A news broadcast documenting the US invasion of Grenada. The invasion was code-named ‘Operation Urgent Fury’, which gives you some idea of how seriously Reagan took this measure.
The Strategic Defense Initiative

The biggest and most ambitious of Reagan’s war against communism was his Strategic Defense Initiative (SDI). Coined ‘Star Wars’ by the press, Reagan’s idea was to place satellites into orbit of earth that carried powerful lasers that could shoot down Soviet missiles from space, preventing them from reaching the USA. This went directly against the 1967 Outer Space Treaty, but Reagan didn’t care.

An artist’s interpretation of what an SDI satellite might look like. No wonder the programme was referred to as ‘Star Wars’; does anyone else think ‘Death Star’ when looking at this?

In reality, SDI was years away from being developed, and it is questionable if the USA was ever intending to make the initiative a reality. Reagan spoke of the initiative as something that the USA were close to launching, however.
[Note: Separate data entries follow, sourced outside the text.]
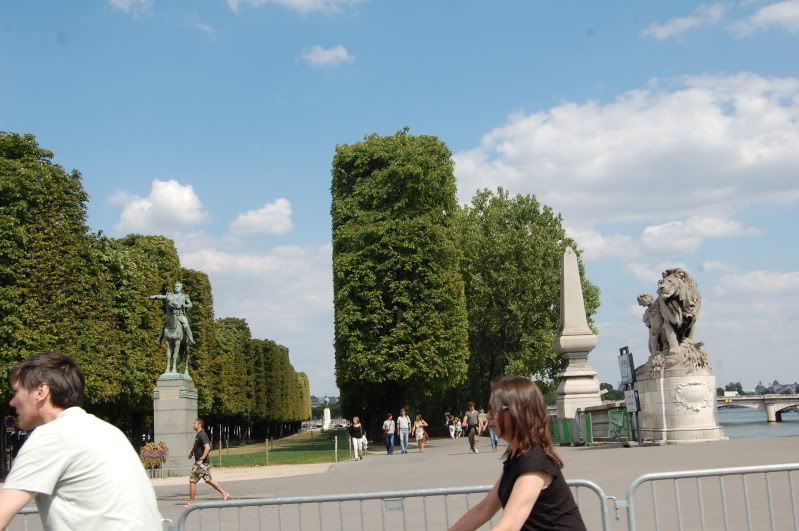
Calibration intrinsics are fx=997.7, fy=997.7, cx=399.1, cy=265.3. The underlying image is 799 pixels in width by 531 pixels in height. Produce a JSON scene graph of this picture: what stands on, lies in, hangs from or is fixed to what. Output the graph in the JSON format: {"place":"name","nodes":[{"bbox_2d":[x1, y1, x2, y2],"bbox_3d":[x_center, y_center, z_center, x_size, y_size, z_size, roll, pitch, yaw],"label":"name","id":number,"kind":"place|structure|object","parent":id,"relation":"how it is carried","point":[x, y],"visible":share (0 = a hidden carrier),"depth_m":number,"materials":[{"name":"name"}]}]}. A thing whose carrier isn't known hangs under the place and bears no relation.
{"place":"outdoors","nodes":[
{"label":"outdoors","id":0,"kind":"place"},
{"bbox_2d":[109,0,152,14],"label":"cloud","id":1,"kind":"structure","parent":0,"point":[127,0],"materials":[{"name":"white"}]},
{"bbox_2d":[114,178,207,233],"label":"cloud","id":2,"kind":"structure","parent":0,"point":[174,208],"materials":[{"name":"white"}]},
{"bbox_2d":[149,462,340,486],"label":"gravel path","id":3,"kind":"structure","parent":0,"point":[227,480],"materials":[{"name":"beige gravel"}]},
{"bbox_2d":[168,236,332,380],"label":"cloud","id":4,"kind":"structure","parent":0,"point":[232,316],"materials":[{"name":"white"}]},
{"bbox_2d":[230,198,293,236],"label":"cloud","id":5,"kind":"structure","parent":0,"point":[275,225],"materials":[{"name":"white"}]},
{"bbox_2d":[210,430,357,466],"label":"lawn","id":6,"kind":"structure","parent":0,"point":[277,451],"materials":[{"name":"green plant"}]},
{"bbox_2d":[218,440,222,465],"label":"post","id":7,"kind":"object","parent":6,"relation":"on","point":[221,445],"visible":0.97,"depth_m":38.73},
{"bbox_2d":[265,437,269,465],"bbox_3d":[-4.895,6.918,36.867,0.143,1.116,0.135,-2,-8,-1],"label":"post","id":8,"kind":"object","parent":6,"relation":"on","point":[266,443],"visible":0.99,"depth_m":36.83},
{"bbox_2d":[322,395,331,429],"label":"statue","id":9,"kind":"object","parent":6,"relation":"on","point":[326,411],"visible":0.93,"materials":[{"name":"white stone"}]},
{"bbox_2d":[334,435,338,461],"bbox_3d":[-2.264,6.590,35.733,0.129,0.975,0.131,-2,-8,-1],"label":"post","id":10,"kind":"object","parent":6,"relation":"on","point":[336,457],"visible":0.99,"depth_m":35.70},
{"bbox_2d":[226,0,364,13],"label":"cloud","id":11,"kind":"structure","parent":0,"point":[294,0],"materials":[{"name":"white"}]},
{"bbox_2d":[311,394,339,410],"label":"building","id":12,"kind":"structure","parent":0,"point":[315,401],"materials":[{"name":"grey stone"}]},
{"bbox_2d":[300,44,354,66],"label":"cloud","id":13,"kind":"structure","parent":0,"point":[336,53],"materials":[{"name":"white"}]},
{"bbox_2d":[0,0,798,400],"label":"sky","id":14,"kind":"structure","parent":0,"point":[422,121],"materials":[{"name":"blue"}]},
{"bbox_2d":[1,431,798,530],"label":"pavement","id":15,"kind":"structure","parent":0,"point":[637,459],"materials":[{"name":"grey"}]},
{"bbox_2d":[0,350,164,530],"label":"man","id":16,"kind":"object","parent":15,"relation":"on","point":[63,420],"visible":1,"depth_m":4.33},
{"bbox_2d":[2,509,173,530],"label":"metal barrier","id":17,"kind":"object","parent":15,"relation":"on","point":[25,522],"visible":0.21,"depth_m":7.38,"materials":[{"name":"grey metal"}]},
{"bbox_2d":[140,441,168,476],"bbox_3d":[-7.103,5.620,28.907,0.997,1.027,1.041,-2,-8,-1],"label":"flower planter","id":18,"kind":"object","parent":15,"relation":"on","point":[147,454],"visible":0.93,"depth_m":28.73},
{"bbox_2d":[153,375,198,475],"bbox_3d":[-7.288,5.177,32.399,1.389,3.041,1.537,-2,-8,-1],"label":"stone pedestal","id":19,"kind":"object","parent":15,"relation":"on","point":[183,412],"visible":0.82,"depth_m":31.89,"materials":[{"name":"grey stone"}]},
{"bbox_2d":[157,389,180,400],"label":"plaque","id":20,"kind":"object","parent":19,"relation":"attached to","point":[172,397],"visible":0.95,"depth_m":30.71,"materials":[{"name":"stone"}]},
{"bbox_2d":[149,282,195,379],"bbox_3d":[-7.610,2.168,33.594,1.373,3.469,2.575,-2,-8,-1],"label":"equestrian statue","id":21,"kind":"object","parent":19,"relation":"on","point":[175,335],"visible":0.94,"depth_m":33.40,"materials":[{"name":"green metal"}]},
{"bbox_2d":[186,418,230,501],"bbox_3d":[-3.602,3.619,18.425,0.729,1.482,0.736,-2,-8,-1],"label":"man","id":22,"kind":"object","parent":15,"relation":"on","point":[207,449],"visible":0.99,"depth_m":18.26},
{"bbox_2d":[348,416,364,459],"bbox_3d":[-1.528,6.099,34.955,0.581,1.423,0.811,-2,-8,-1],"label":"woman","id":23,"kind":"object","parent":15,"relation":"on","point":[355,420],"visible":0.99,"depth_m":34.76},
{"bbox_2d":[360,432,367,453],"bbox_3d":[-1.604,7.582,42.687,0.640,0.998,0.856,-2,-8,-1],"label":"person","id":24,"kind":"object","parent":15,"relation":"on","point":[365,441],"visible":0.54,"depth_m":42.59},
{"bbox_2d":[382,412,396,454],"bbox_3d":[-0.364,6.385,37.721,0.577,1.532,0.618,-2,-8,-1],"label":"man","id":25,"kind":"object","parent":15,"relation":"on","point":[390,421],"visible":0.98,"depth_m":37.55},
{"bbox_2d":[168,480,618,530],"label":"metal barrier","id":26,"kind":"object","parent":15,"relation":"on","point":[300,500],"visible":0.92,"depth_m":7.26,"materials":[{"name":"metal"}]},
{"bbox_2d":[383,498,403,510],"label":"sign plate","id":27,"kind":"object","parent":26,"relation":"attached to","point":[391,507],"visible":0.86,"depth_m":7.10,"materials":[{"name":"grey metal"}]},
{"bbox_2d":[396,409,411,453],"bbox_3d":[0.192,6.553,39.309,0.620,1.741,0.682,-3,-8,11],"label":"man","id":28,"kind":"object","parent":15,"relation":"on","point":[402,428],"visible":0.99,"depth_m":39.14},
{"bbox_2d":[412,414,428,452],"bbox_3d":[0.798,6.558,38.725,0.623,1.463,0.766,-2,-8,-1],"label":"woman","id":29,"kind":"object","parent":15,"relation":"on","point":[419,421],"visible":0.99,"depth_m":38.59},
{"bbox_2d":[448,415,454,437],"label":"person","id":30,"kind":"object","parent":15,"relation":"on","point":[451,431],"visible":0.97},
{"bbox_2d":[453,415,460,437],"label":"person","id":31,"kind":"object","parent":15,"relation":"on","point":[455,421],"visible":0.95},
{"bbox_2d":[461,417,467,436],"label":"person","id":32,"kind":"object","parent":15,"relation":"on","point":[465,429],"visible":0.71,"depth_m":63.76},
{"bbox_2d":[462,402,481,453],"bbox_3d":[2.503,5.589,34.315,0.653,1.728,0.804,-4,-8,15],"label":"man","id":33,"kind":"object","parent":15,"relation":"on","point":[471,437],"visible":0.99,"depth_m":34.05},
{"bbox_2d":[485,413,498,449],"bbox_3d":[3.336,5.843,36.156,0.643,1.642,0.859,-2,-8,-1],"label":"person","id":34,"kind":"object","parent":15,"relation":"on","point":[493,437],"visible":0.47,"depth_m":36.00},
{"bbox_2d":[449,376,587,530],"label":"woman","id":35,"kind":"object","parent":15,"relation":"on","point":[513,494],"visible":1,"depth_m":4.30},
{"bbox_2d":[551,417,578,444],"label":"green container","id":36,"kind":"object","parent":15,"relation":"on","point":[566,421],"visible":0.83,"depth_m":36.38,"materials":[{"name":"green"}]},
{"bbox_2d":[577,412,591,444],"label":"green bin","id":37,"kind":"object","parent":15,"relation":"on","point":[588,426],"visible":0.79,"depth_m":34.05,"materials":[{"name":"green"}]},
{"bbox_2d":[555,402,634,443],"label":"balustrade","id":38,"kind":"object","parent":15,"relation":"on","point":[602,426],"visible":0.53,"depth_m":34.69,"materials":[{"name":"stone"}]},
{"bbox_2d":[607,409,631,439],"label":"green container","id":39,"kind":"object","parent":15,"relation":"on","point":[612,415],"visible":0.74,"depth_m":32.02,"materials":[{"name":"green plastic"}]},
{"bbox_2d":[617,345,642,443],"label":"sign post","id":40,"kind":"object","parent":15,"relation":"on","point":[630,366],"visible":0.96,"depth_m":30.30,"materials":[{"name":"grey metal"}]},
{"bbox_2d":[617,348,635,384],"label":"sign","id":41,"kind":"object","parent":40,"relation":"attached to","point":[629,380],"visible":0.97,"depth_m":31.64,"materials":[{"name":"grey metal"}]},
{"bbox_2d":[624,388,640,412],"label":"sign","id":42,"kind":"object","parent":40,"relation":"attached to","point":[629,401],"visible":0.8,"depth_m":30.37,"materials":[{"name":"grey metal"}]},
{"bbox_2d":[634,364,724,443],"bbox_3d":[8.983,4.444,31.988,2.481,2.319,3.045,-2,-8,-1],"label":"stone pedestal","id":43,"kind":"object","parent":15,"relation":"on","point":[679,421],"visible":0.84,"depth_m":30.95,"materials":[{"name":"white stone"}]},
{"bbox_2d":[638,267,705,372],"bbox_3d":[9.073,1.811,33.376,1.979,3.509,3.254,-2,-8,-1],"label":"lion statue","id":44,"kind":"object","parent":43,"relation":"on","point":[691,305],"visible":0.98,"depth_m":32.77,"materials":[{"name":"beige stone"}]},
{"bbox_2d":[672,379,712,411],"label":"relief","id":45,"kind":"object","parent":43,"relation":"attached to","point":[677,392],"visible":0.95,"depth_m":32.07,"materials":[{"name":"white stone"}]},
{"bbox_2d":[620,463,798,530],"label":"metal barrier","id":46,"kind":"object","parent":15,"relation":"on","point":[759,468],"visible":1,"depth_m":7.29,"materials":[{"name":"metal"}]},
{"bbox_2d":[452,70,798,227],"label":"cloud","id":47,"kind":"structure","parent":0,"point":[745,161],"materials":[{"name":"white"}]},
{"bbox_2d":[569,214,760,260],"label":"cloud","id":48,"kind":"structure","parent":0,"point":[649,229],"materials":[{"name":"white"}]},
{"bbox_2d":[641,1,726,38],"label":"cloud","id":49,"kind":"structure","parent":0,"point":[688,23],"materials":[{"name":"white"}]},
{"bbox_2d":[716,394,798,422],"label":"bridge","id":50,"kind":"structure","parent":0,"point":[743,398],"materials":[{"name":"grey stone"}]},
{"bbox_2d":[717,407,798,438],"label":"river","id":51,"kind":"structure","parent":0,"point":[785,420],"materials":[{"name":"grey liquid"}]},
{"bbox_2d":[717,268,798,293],"label":"cloud","id":52,"kind":"structure","parent":0,"point":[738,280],"materials":[{"name":"white"}]},
{"bbox_2d":[735,0,798,35],"label":"cloud","id":53,"kind":"structure","parent":0,"point":[763,13],"materials":[{"name":"white"}]},
{"bbox_2d":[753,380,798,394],"label":"building","id":54,"kind":"structure","parent":0,"point":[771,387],"materials":[{"name":"grey stone"}]},
{"label":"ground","id":55,"kind":"structure","parent":0},
{"bbox_2d":[3,415,15,430],"bbox_3d":[-14.350,5.877,36.711,0.664,0.804,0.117,-2,-8,-1],"label":"road sign","id":56,"kind":"object","parent":55,"relation":"on","point":[8,423],"visible":0.93,"depth_m":36.65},
{"bbox_2d":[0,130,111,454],"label":"tree","id":57,"kind":"object","parent":55,"relation":"on","point":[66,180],"visible":0.89,"depth_m":32.28,"materials":[{"name":"green plant"}]},
{"bbox_2d":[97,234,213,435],"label":"tree","id":58,"kind":"object","parent":55,"relation":"on","point":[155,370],"visible":0.42,"depth_m":46.43,"materials":[{"name":"green plant"}]},
{"bbox_2d":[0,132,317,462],"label":"row of trees","id":59,"kind":"object","parent":55,"relation":"on","point":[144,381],"visible":0.85,"depth_m":40.49,"materials":[{"name":"green plant"}]},
{"bbox_2d":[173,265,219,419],"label":"tree","id":60,"kind":"object","parent":55,"relation":"on","point":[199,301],"visible":0.32,"depth_m":58.88,"materials":[{"name":"plant"}]},
{"bbox_2d":[205,312,310,442],"label":"tree row","id":61,"kind":"object","parent":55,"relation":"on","point":[274,346],"visible":0.56,"materials":[{"name":"green plant"}]},
{"bbox_2d":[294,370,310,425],"label":"tree","id":62,"kind":"object","parent":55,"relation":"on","point":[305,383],"visible":0.29,"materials":[{"name":"green plant"}]},
{"bbox_2d":[331,130,468,438],"bbox_3d":[-0.174,1.243,54.954,7.299,17.757,8.815,-2,-8,-1],"label":"tree","id":63,"kind":"object","parent":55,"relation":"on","point":[360,192],"visible":0.97,"depth_m":52.18,"materials":[{"name":"green plant"}]},
{"bbox_2d":[457,187,599,408],"label":"tree","id":64,"kind":"object","parent":55,"relation":"on","point":[535,370],"visible":0.74,"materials":[{"name":"green plant"}]},
{"bbox_2d":[554,246,601,421],"bbox_3d":[7.265,3.127,41.527,2.063,8.593,2.230,-2,-8,-1],"label":"obelisk","id":65,"kind":"object","parent":55,"relation":"on","point":[565,389],"visible":0.91,"depth_m":41.09,"materials":[{"name":"stone"}]},
{"bbox_2d":[723,382,743,394],"label":"tree","id":66,"kind":"object","parent":55,"relation":"on","point":[740,387],"visible":0.52,"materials":[{"name":"green plant"}]}
]}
This had important consequences on the Cold War. The Soviet economy was struggling to keep up with the arms race, and the announcement of SDI forced many in the Soviet Union to consider how much longer the country could keep up its military development. SDI would change the game of nuclear war: If the American’s successfully launched these satellites, almost all of the Soviet Union’s weapons would become obsolete.

The Soviet Union knew that they would have to invest huge sums of money into developing a similar SDI system. This turned out to be one of the main contributions towards the ‘new thinking’ of Mikhail Gorbachev, a Soviet leader from 1985, that we shall learn more about in the next lesson.

TASK THREE: Challenge question

Think about everything that we have learnt so far and consider this question:

Who had a bigger impact on superpower relations: Richard Nixon or Ronald Reagan?

These presidents had very different policies towards the Soviet Union, so this is not an easy question to answer. But if you can justify your ideas using some good SPEND evidence, that would be great to see.